It took me awhile to remember why I wrote this. I think someone was stringing random words together on a forum where I used to hang out, and came up with “Vagina Liaison.” Naturally, I took it and ran.
As a trained vagina liaison, I get asked alot of questions:
Q: When storing firewood in my vagina, how much is too much?
A: As much as is comfortable, provided you keep your vagina away from open flame.
Q: My husband and I smoke after sex, yet neither of us enjoy cigarettes. Why is that?
A: I’m not sure.
Q: Because I need to lubricate my vagina!
A: I see.
Q: My vagina sometimes emits a high-pitched squealing sound when decelerating. What is that?
A: Your vagina is a car, and will likely need new brake pads.
Q: Does the smell ever bother you?
A: Not at all. Some people even find it quite sensual.
Q: I suspect I have Beaver Fever.

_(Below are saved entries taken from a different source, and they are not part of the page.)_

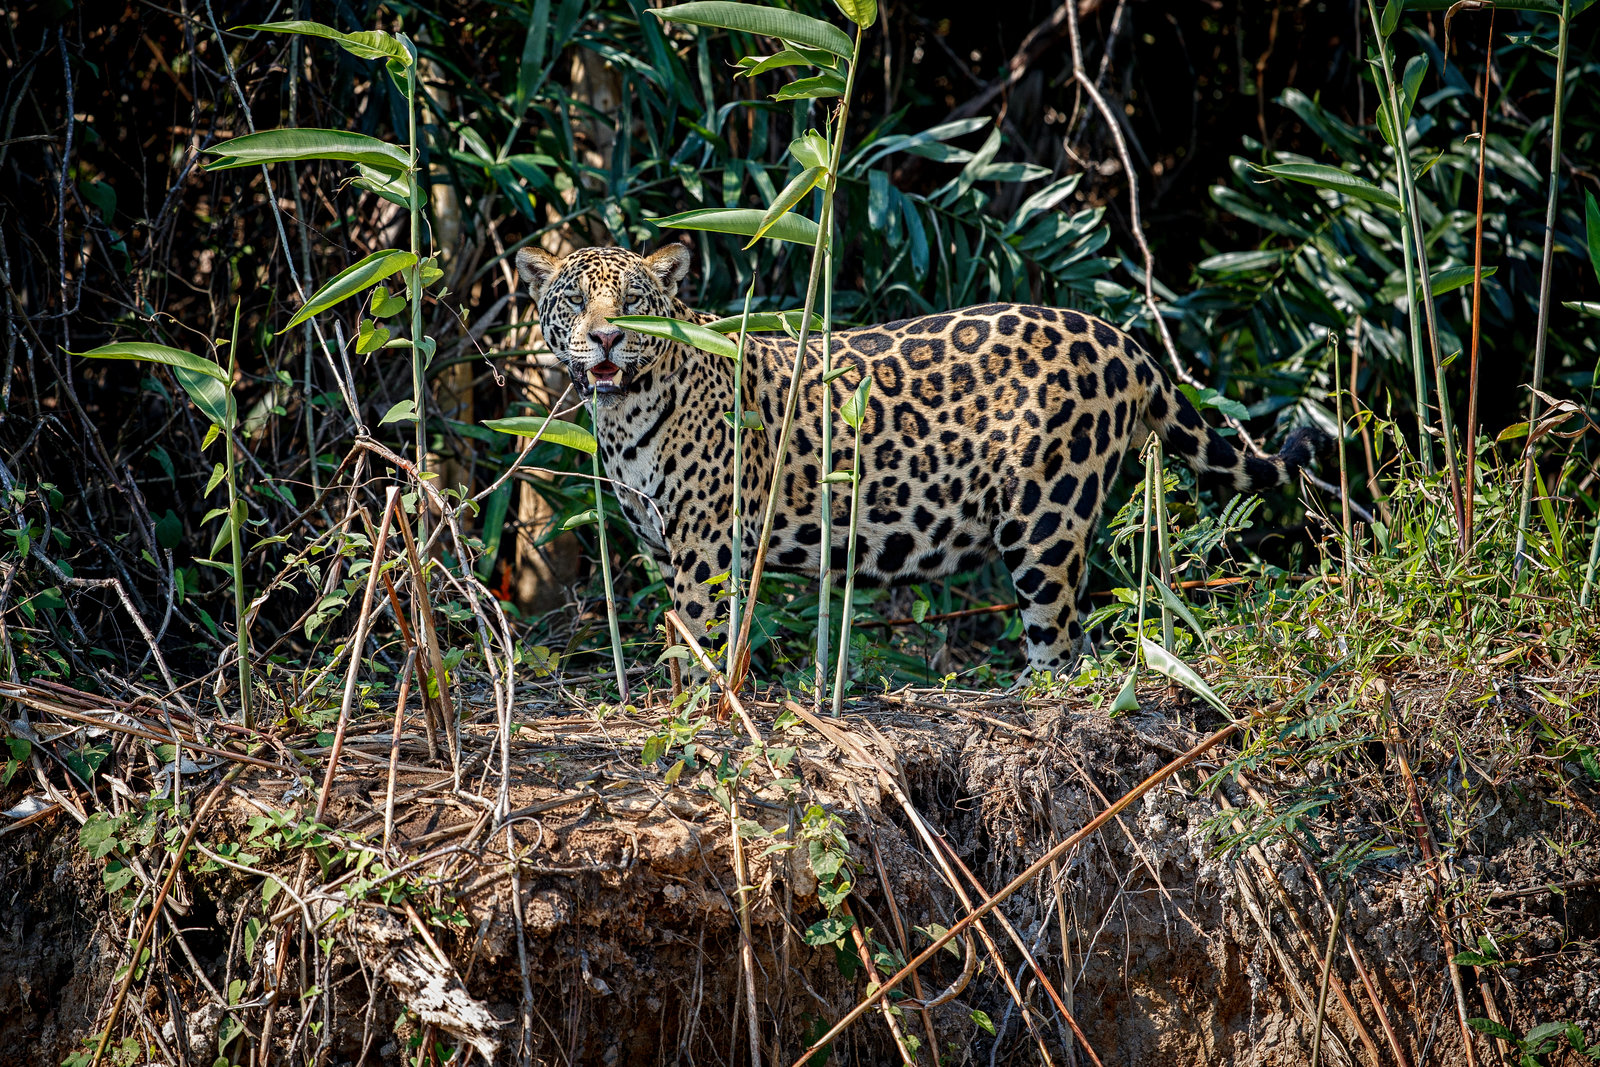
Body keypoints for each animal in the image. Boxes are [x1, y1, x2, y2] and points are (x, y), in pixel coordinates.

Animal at [515, 242, 1326, 675]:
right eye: (573, 300)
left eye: (634, 299)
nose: (607, 337)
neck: (623, 413)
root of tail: (1119, 336)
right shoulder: (662, 542)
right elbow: (684, 627)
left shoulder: (707, 543)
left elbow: (696, 627)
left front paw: (686, 706)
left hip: (1045, 517)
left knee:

Is there any known cure?
A: I have the cure for you right here….
Q: Does anything rhyme with vagina?
A: Yes, but “mangina” isn’t a real word.
Q: If a vagina is smuggling drugs and then kills a bunch of cops, are you allowed to shoot it?
A: Not if it has diplomatic immunity.
Q: How do you become a vagina liaison?
A: Send a self addressed stamped envelope with a 15 dollar money order to:
Vagina Liaison Licensing Bureau
c/o: Robert Redford
2773 Wilshire Blvd
Los Angeles
California
Q: What bothers you most about your work?
A: All the splinters I get.
Q: What are you doing in bed with my wife?
A: ~lunges out the window into a tree, then scampers into the night.~
i thank you for your advice. it has helped me deeply.